5. Grâce à la dimension du signe, propre au mariage comme sacrement, se trouve confirmée la spécifique anthropologie théologique, la spécifique herméneutique de l’homme qui pourrait, en ce cas, également s’appeler herméneutique du sacrement parce qu’elle permet de comprendre l’homme sur la base de l’analyse du signe sacramentel. Comme ministre du sacrement, auteur (co-auteur) du signe sacramentel, l’être humain – homme et femme – est un sujet conscient et capable d’autodétermination. C’est uniquement sur cette base qu’il peut être l’auteur du langage du corps, qu’il peut être également auteur (co-auteur) du mariage comme signe : signe de la création divine et Rédemption du corps. Le fait que l’être humain (l’homme et la femme) est l’être sujet à la concupiscence n’empêche pas qu’il soit capable de relire le langage du corps dans la vérité. Il est l’homme à la concupiscence, mais en même temps il est capable de discerner le vrai du faux dans le langage du corps et peut être l’auteur des significations vraies (ou fausses) de ce langage.

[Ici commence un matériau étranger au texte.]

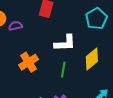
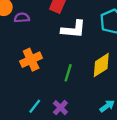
white L-shape: (65, 43) -> (73, 29), moved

6. Il est l’homme de la concupiscence, mais il n’est pas complètement déterminé par la libido (au sens généralement donné à ce terme). Une telle détermination signifierait que l’ensemble des comportements de l’homme – et même, par exemple, le choix de la continence pour des motifs religieux – s’expliquerait uniquement par les transformations spécifiques de cette libido. En ce cas, – sur le plan du langage du corps – l’homme serait condamné à des falsifications essentielles : il serait seulement quelqu’un qui exprime une détermination spécifique par la libido, mais n’exprimerait pas la vérité (ou la fausseté) de l’amour conjugal et de la communion des personnes, même s’il pensait la manifester. Il serait donc condamné, par conséquent, à se suspecter lui-même et à suspecter les autres au sujet de la vérité du langage du corps. A cause de la concupiscence de la chair, il pourrait n’être qu’accusé, mais il ne pourrait être vraiment appelé.
L’herméneutique du sacrement nous permet de conclure que l’homme est toujours essentiellement appelé et non simplement accusé, et cela précisément en tant qu’homme sujet de la concupiscence.